Возвращаюсь к тексту записи от шестнадцатого марта пятьдесят третьего года:
«Меня не оставляло чувство, что все как будто остается таким же, каким и было: тот же путь вдоль кремлевской стены, изнутри ее, и тот же офицер, проверяющий документы у входа, и та же дверь, и та же лестница, по которой мне раньше приходилось подниматься шесть раз за последние годы. Но в молчании людей, в тишине лестницы, в тишине коридоров, тихих и прежде, но сейчас как-то вдруг особенно тихих, было ощущение того, что в этом доме несчастье.
Когда я поднялся по лестнице и прошел по коридору, сначала попал не в ту из комнат секретариата Сталина, в которую мне следовало пройти, а зашел в другую, в ту самую, где когда-то, в сорок седьмом году, вместе с Фадеевым и Горбатовым мы сидели и ждали десять минут, когда нас примет Сталин, — в тот первый раз, когда я его увидел.
В комнате все так же, как и прежде, стояли столы, один из них — посередине комнаты. Поднялся человек и сказал: «Нет, сейчас налево и в следующую дверь». Я вышел и, пройдя в следующую дверь в соседнюю комнату, вспомнил, что и здесь мы сидели и поджидали — два или три раза — перед обсуждением Сталинских премий. Тогда сидели и разговаривали. А сейчас в этой комнате было абсолютное молчание, хотя в ней находилось много людей. Молчание было полное, глубокое. За этим молчанием стояло чувство, что вот где-то здесь, через несколько комнат, еще коридор, еще комната, потом еще комната и где-то в какой-то комнате у себя на квартире лежит умирающий Сталин. И нас, молчаливо сидящих здесь, отделяет от него всего-навсего кусок коридора и несколько дверей. И Сталин лежит и никак не может прийти в сознание очень близко от нас, именно в этом самом доме, в котором мы сидим».
Здесь снова оторвусь от своей записи пятьдесят третьего года. Сейчас уже давно общеизвестно, что Сталин умер не у себя в квартире, в Кремле, как это было сказано в правительственном сообщении, а за городом, на своей так называемой ближней даче. Сетовать, тем более возмущаться этим уклонением от истины, содержавшимся в первом правительственном сообщении, мне как-то сейчас, спустя много лет, не приходит в голову. Очевидно, люди, выпускавшие тогда это сообщение, имели или считали, что имеют, некие государственные резоны для такого уклонения от истины.
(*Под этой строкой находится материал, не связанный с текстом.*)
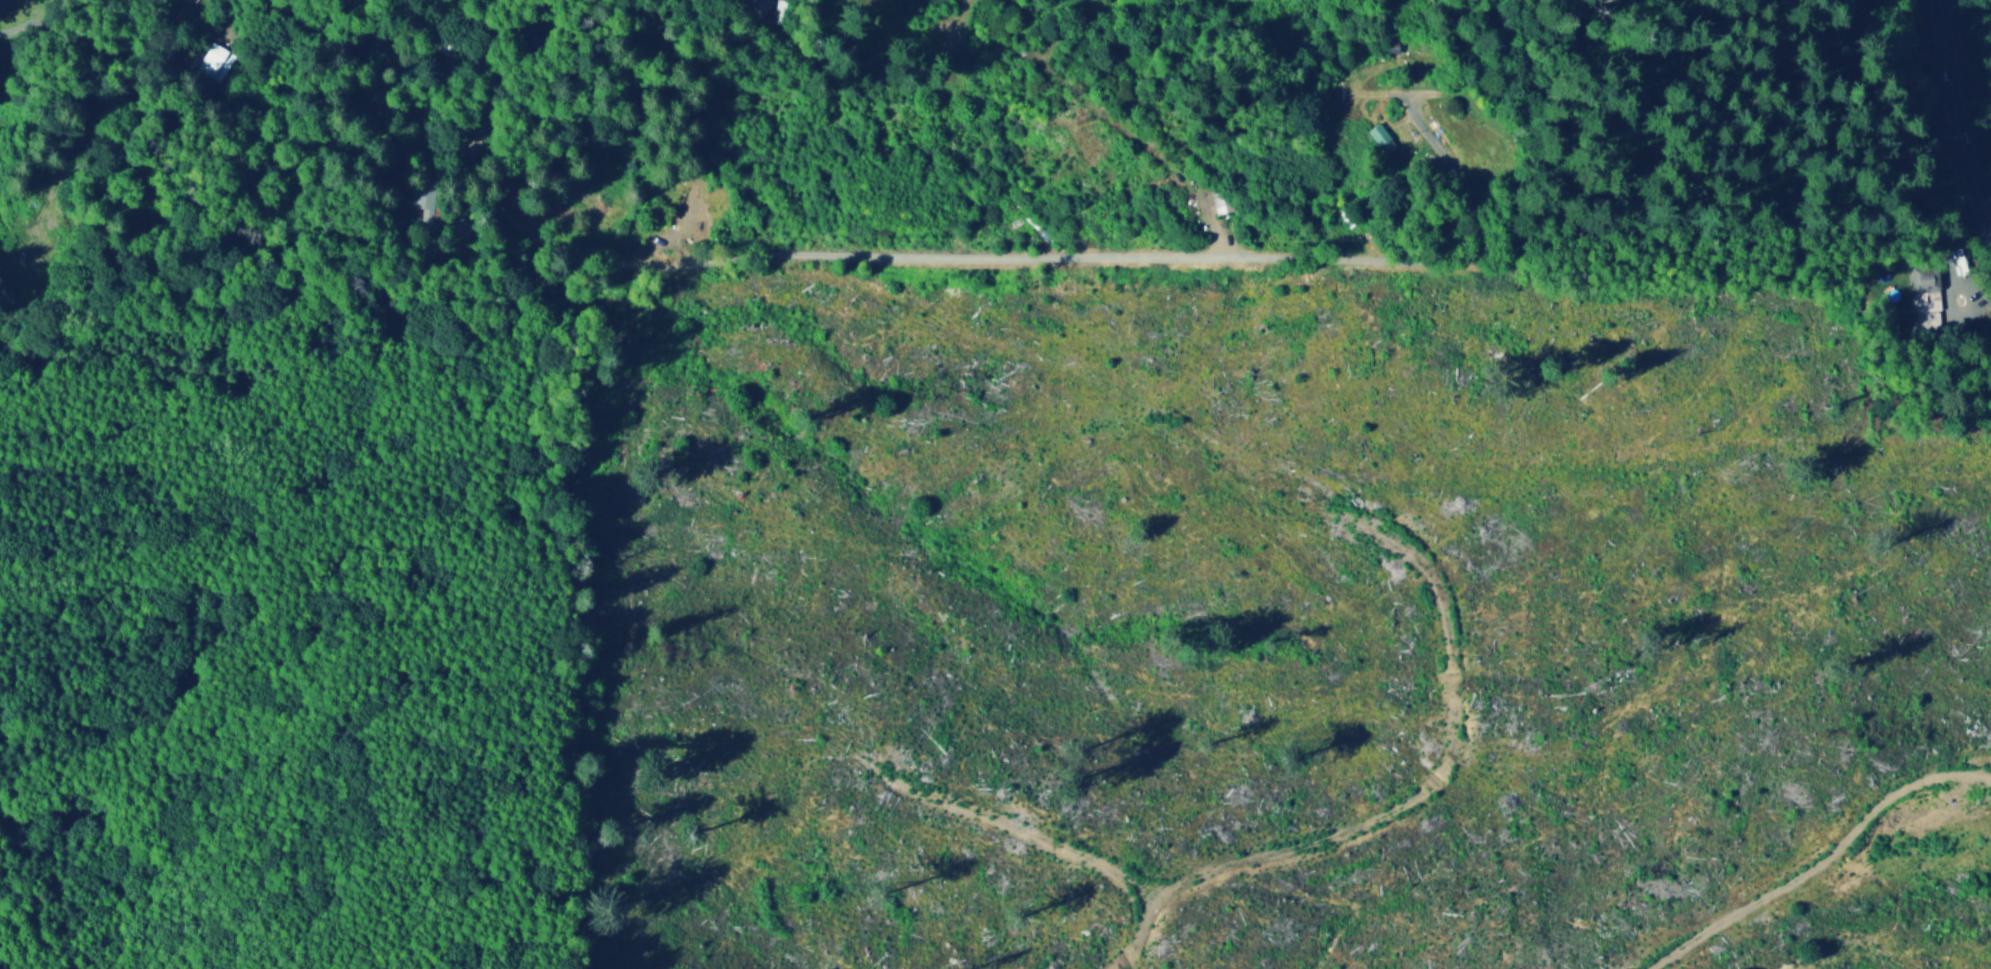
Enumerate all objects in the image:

Думаю, что, мысленно поставив себя на место этих людей тогда, можно без особого труда представить себе и их резоны в обоих возможных случаях: и в том случае, если Сталин лишился сознания и оказался при смерти второго марта, а умер вечером пятого, в соответствии с сообщениями и медицинскими бюллетенями; и в том случае, если допустить, что он был мертв тогда же, сразу, второго, и после этого в течение трех дней медицинскими бюллетенями, в сущности, не оставлявшими никакой надежды на выздоровление, людей подготавливали к этому событию, которое, как бы ни относиться к самому Сталину, объективно означало конец длительного периода нашей истории, связанного с его именем.
И по правде говоря, меня и сейчас, спустя четверть века, не терзает любопытство, как это умирание происходило на самом деле. Я не сталкивался с людьми, которые бы с убедившей меня достоверностью рассказали мне о том, как было на самом деле, и не домогался узнать это от людей, которые должны были это знать, но не проявляли желания говорить со мной на эту тему. Могло быть и так, и эдак, но и в том, и в другом случае все это было второстепенным рядом с такими понятиями, как конец одной эпохи и начало другой.